### Task details
Below are some records; find each line that carries the word "output" and copy it.

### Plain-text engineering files

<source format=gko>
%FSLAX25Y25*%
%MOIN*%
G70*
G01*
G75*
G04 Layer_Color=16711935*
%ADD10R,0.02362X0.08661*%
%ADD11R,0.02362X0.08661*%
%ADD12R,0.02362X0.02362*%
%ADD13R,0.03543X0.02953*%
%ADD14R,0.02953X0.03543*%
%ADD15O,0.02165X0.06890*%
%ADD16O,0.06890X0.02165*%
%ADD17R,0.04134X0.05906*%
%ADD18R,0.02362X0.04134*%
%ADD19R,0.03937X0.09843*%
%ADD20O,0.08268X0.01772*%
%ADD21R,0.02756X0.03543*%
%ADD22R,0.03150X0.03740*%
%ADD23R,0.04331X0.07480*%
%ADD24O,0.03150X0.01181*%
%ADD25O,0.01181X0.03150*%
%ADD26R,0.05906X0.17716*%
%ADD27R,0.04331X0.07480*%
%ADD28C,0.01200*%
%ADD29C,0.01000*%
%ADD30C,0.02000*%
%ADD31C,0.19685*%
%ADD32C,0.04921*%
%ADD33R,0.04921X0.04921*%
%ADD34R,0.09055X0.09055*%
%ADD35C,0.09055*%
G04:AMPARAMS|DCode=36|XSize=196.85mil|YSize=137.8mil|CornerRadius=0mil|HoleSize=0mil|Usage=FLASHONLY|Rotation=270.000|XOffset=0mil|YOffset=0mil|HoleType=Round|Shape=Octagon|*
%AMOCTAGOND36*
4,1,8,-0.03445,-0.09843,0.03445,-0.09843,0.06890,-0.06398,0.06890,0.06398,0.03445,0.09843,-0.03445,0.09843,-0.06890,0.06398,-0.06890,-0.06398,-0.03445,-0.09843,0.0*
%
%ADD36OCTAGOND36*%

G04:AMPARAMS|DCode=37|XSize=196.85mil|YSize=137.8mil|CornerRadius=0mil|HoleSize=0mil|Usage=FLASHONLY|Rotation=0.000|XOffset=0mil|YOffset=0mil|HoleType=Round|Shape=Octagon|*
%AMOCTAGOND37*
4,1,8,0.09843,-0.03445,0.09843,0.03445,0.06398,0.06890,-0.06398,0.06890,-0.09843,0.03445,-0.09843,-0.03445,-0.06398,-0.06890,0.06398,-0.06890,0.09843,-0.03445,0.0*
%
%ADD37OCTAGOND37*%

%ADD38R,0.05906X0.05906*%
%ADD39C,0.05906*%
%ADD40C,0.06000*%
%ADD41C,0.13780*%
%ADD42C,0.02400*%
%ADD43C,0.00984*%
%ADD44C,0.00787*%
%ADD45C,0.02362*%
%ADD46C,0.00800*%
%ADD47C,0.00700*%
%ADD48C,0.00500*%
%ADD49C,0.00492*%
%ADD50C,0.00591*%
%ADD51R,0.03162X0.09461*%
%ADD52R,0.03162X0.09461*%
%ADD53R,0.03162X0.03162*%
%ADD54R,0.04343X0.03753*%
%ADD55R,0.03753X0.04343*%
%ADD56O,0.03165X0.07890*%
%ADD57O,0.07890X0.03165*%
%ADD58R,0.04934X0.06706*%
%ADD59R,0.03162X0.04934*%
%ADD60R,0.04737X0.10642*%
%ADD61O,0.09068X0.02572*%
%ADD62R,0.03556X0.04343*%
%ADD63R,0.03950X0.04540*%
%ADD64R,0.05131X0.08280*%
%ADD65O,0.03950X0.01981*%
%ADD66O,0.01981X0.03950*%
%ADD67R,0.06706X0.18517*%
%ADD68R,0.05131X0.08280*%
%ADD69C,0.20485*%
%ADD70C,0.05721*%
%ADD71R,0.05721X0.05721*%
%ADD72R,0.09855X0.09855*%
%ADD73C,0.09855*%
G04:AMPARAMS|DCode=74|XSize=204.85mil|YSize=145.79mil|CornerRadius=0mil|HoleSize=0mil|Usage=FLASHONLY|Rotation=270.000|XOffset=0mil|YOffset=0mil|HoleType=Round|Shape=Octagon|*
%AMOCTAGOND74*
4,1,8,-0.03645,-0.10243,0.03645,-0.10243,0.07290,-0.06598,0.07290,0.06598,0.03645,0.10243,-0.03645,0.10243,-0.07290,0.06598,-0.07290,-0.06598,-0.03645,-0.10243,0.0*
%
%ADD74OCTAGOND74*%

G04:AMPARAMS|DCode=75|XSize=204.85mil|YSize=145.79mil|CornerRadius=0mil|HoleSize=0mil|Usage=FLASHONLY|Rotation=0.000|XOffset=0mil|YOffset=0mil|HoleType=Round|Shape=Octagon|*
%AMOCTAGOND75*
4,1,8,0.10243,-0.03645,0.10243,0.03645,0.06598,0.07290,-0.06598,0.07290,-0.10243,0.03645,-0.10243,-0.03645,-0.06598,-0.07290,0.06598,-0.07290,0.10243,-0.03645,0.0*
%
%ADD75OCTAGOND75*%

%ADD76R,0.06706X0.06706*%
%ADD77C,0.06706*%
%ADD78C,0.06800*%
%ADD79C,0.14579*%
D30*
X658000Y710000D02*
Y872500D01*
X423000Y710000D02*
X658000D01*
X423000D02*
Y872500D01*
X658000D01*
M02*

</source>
---
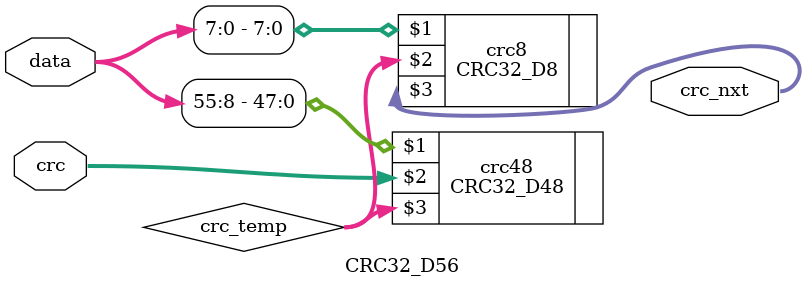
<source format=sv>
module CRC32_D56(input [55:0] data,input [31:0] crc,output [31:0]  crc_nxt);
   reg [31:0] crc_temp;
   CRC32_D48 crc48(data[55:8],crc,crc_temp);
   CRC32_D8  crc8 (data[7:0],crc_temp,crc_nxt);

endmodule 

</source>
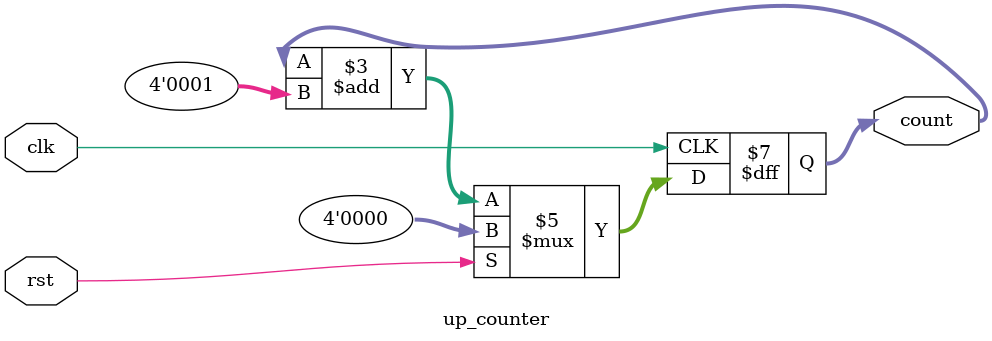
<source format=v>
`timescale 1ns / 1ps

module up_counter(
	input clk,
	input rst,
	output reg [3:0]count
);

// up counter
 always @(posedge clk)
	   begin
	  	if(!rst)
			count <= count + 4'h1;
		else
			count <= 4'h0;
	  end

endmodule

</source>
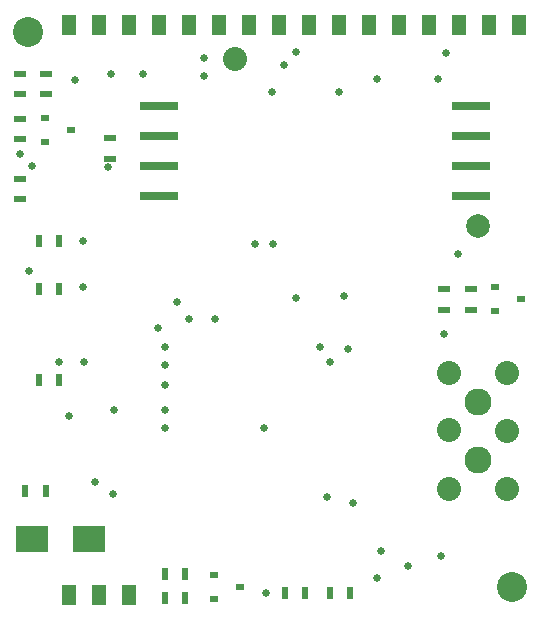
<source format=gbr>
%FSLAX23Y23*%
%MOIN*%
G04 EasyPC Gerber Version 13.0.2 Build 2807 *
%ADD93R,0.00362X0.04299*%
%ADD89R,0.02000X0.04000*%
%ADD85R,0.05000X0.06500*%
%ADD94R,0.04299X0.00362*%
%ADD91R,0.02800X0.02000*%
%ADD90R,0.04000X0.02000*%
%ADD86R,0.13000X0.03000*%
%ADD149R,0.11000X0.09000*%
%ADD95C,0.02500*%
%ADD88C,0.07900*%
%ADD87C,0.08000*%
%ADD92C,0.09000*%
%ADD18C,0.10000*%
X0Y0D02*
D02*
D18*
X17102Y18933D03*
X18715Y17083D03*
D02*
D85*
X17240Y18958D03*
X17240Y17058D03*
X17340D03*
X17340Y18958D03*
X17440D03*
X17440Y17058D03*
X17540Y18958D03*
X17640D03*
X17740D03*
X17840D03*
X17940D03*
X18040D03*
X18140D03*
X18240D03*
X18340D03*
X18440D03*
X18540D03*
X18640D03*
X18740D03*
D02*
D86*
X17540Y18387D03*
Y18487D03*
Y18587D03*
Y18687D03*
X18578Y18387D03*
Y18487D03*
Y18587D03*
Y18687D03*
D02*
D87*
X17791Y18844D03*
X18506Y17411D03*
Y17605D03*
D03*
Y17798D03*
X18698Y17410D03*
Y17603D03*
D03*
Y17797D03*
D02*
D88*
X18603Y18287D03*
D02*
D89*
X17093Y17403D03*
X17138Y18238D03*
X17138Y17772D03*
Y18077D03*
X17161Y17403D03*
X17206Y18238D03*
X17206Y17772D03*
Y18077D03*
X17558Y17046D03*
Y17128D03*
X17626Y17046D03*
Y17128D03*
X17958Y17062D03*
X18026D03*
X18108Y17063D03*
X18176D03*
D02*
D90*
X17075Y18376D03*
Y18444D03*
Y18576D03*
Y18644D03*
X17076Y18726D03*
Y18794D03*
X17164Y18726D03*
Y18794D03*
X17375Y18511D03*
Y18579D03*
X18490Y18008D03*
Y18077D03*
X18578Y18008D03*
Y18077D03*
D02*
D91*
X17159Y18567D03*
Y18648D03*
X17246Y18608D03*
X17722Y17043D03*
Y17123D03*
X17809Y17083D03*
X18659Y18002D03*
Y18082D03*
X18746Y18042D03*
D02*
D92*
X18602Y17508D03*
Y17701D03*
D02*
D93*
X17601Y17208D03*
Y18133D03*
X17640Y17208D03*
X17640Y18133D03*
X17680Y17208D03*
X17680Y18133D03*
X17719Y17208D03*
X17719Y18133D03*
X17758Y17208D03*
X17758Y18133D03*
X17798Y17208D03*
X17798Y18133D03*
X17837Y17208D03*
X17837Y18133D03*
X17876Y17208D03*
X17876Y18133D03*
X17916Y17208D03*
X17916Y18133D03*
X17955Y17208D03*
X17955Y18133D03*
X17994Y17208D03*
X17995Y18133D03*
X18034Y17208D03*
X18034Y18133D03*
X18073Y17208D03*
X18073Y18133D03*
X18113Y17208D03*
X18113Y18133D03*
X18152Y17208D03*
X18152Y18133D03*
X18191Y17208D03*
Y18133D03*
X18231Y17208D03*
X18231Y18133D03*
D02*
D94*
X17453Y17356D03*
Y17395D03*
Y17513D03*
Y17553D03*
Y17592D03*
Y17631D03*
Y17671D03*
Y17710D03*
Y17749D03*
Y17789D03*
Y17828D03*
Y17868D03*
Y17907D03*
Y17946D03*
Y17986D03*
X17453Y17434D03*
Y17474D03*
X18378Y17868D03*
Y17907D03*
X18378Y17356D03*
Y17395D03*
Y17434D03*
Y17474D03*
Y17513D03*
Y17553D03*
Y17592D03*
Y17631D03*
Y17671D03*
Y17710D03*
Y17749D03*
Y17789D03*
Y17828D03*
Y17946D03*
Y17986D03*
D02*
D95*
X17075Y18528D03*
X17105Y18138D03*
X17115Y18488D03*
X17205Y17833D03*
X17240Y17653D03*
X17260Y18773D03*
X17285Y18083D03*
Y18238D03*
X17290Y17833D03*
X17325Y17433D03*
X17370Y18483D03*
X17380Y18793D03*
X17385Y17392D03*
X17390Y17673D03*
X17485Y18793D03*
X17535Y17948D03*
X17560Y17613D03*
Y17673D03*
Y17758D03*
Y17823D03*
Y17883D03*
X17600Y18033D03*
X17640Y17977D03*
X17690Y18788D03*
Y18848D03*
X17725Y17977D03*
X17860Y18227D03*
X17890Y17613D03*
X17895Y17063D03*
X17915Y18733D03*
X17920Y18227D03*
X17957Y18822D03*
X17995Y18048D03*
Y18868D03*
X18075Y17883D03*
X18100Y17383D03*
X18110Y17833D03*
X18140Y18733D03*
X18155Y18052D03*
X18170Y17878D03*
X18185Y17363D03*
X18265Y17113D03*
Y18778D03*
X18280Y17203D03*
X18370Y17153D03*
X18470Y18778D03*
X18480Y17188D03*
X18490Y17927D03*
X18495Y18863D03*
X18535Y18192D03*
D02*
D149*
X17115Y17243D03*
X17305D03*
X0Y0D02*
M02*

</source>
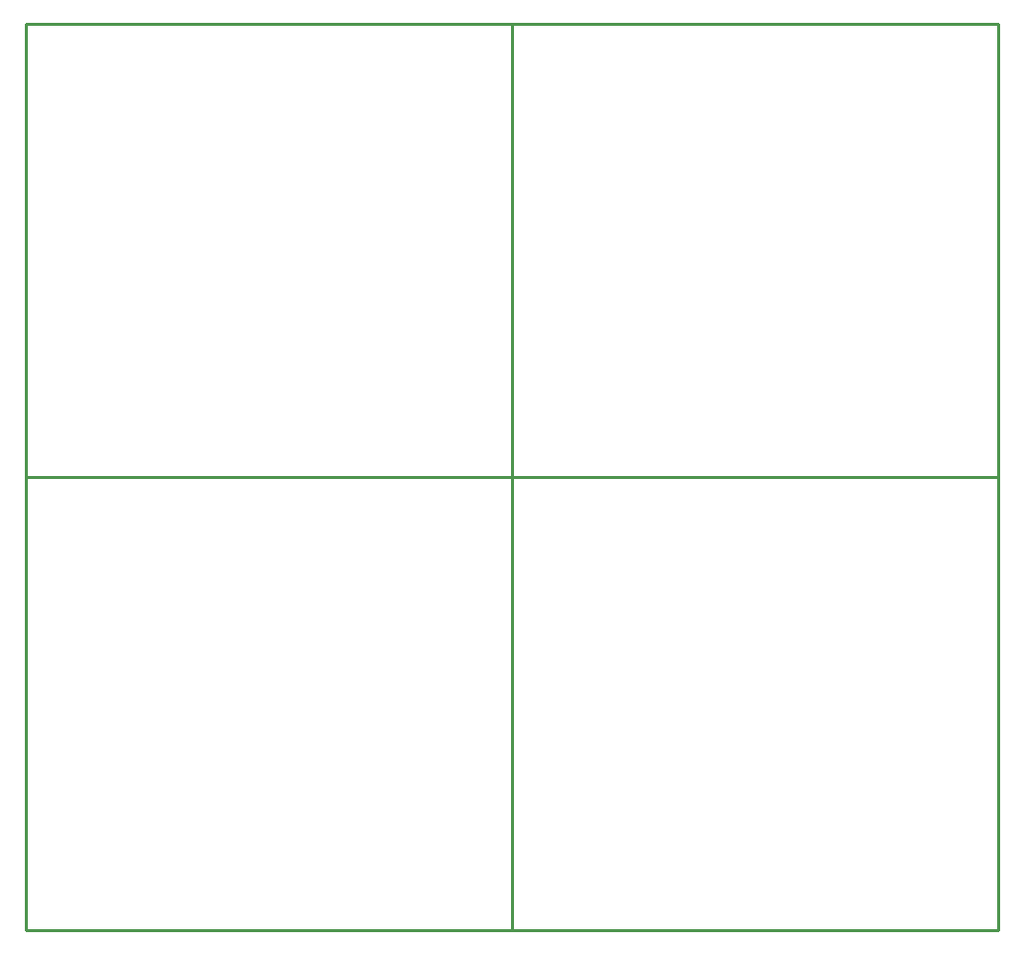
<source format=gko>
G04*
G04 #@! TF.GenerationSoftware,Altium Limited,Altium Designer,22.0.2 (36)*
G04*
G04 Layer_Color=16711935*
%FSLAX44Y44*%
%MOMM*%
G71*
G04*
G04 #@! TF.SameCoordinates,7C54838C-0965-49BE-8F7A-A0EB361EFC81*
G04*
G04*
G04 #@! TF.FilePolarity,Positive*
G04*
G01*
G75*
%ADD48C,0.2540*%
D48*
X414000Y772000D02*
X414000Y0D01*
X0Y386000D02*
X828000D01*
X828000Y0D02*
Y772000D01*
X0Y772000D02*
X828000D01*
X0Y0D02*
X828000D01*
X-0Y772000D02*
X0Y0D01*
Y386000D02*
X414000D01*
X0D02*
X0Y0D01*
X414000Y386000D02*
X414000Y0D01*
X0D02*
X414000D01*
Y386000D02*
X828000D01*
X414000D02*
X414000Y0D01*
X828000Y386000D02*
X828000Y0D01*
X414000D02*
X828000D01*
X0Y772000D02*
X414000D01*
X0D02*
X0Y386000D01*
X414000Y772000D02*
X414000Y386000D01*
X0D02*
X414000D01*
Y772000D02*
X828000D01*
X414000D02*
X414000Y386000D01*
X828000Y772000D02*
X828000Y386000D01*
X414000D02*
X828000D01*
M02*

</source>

### Task answer
module CRC32_D56(input [55:0] data,input [31:0] crc,output [31:0]  crc_nxt);
	output reg [3:0]count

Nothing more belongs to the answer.